PROBLEM DETAILS: Word for word, please restate the lines from the beginning of the data through the line in which "рядовой Коровитов Павел Олегович" appears.

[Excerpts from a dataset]

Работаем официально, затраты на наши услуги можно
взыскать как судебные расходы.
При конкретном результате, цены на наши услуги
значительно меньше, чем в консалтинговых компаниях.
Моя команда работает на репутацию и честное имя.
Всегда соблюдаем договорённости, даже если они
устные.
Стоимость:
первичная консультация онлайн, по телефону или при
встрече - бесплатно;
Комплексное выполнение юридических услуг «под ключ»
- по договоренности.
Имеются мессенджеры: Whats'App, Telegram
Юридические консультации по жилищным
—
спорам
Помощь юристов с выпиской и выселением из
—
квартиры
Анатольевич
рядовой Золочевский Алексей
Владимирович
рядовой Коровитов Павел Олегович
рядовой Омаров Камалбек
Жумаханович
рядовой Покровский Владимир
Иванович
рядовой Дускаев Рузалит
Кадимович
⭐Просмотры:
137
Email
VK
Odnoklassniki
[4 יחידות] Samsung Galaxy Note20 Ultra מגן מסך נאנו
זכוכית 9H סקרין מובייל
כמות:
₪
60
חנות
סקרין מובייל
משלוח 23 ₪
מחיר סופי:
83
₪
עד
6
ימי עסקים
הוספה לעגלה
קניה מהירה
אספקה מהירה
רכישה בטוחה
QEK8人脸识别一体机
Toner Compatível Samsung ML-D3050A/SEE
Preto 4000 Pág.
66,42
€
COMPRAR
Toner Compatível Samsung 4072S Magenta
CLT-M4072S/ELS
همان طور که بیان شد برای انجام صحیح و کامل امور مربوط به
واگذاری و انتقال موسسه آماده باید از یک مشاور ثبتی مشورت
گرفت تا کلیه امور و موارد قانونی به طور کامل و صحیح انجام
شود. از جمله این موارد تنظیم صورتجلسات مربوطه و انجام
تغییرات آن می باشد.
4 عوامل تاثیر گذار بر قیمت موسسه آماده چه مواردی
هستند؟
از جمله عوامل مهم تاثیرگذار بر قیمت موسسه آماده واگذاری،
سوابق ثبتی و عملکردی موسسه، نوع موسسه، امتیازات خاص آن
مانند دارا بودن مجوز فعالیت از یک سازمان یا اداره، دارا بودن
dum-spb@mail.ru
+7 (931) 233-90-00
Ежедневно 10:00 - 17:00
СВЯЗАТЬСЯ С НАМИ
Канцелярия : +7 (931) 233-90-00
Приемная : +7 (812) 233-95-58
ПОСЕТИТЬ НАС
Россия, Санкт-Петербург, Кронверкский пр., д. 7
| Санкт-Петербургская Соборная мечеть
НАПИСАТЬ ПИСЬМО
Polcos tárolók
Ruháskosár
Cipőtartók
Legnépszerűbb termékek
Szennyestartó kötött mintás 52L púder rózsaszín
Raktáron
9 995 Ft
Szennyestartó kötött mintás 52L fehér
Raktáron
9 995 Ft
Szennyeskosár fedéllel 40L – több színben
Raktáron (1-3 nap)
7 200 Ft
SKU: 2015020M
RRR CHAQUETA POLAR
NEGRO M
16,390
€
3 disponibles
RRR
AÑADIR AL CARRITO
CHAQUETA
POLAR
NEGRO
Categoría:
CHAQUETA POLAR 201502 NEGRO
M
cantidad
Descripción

RESPONSE AREA:
Работаем официально, затраты на наши услуги можно
взыскать как судебные расходы.
При конкретном результате, цены на наши услуги
значительно меньше, чем в консалтинговых компаниях.
Моя команда работает на репутацию и честное имя.
Всегда соблюдаем договорённости, даже если они
устные.
Стоимость:
первичная консультация онлайн, по телефону или при
встрече - бесплатно;
Комплексное выполнение юридических услуг «под ключ»
- по договоренности.
Имеются мессенджеры: Whats'App, Telegram
Юридические консультации по жилищным
—
спорам
Помощь юристов с выпиской и выселением из
—
квартиры
Анатольевич
рядовой Золочевский Алексей
Владимирович
рядовой Коровитов Павел Олегович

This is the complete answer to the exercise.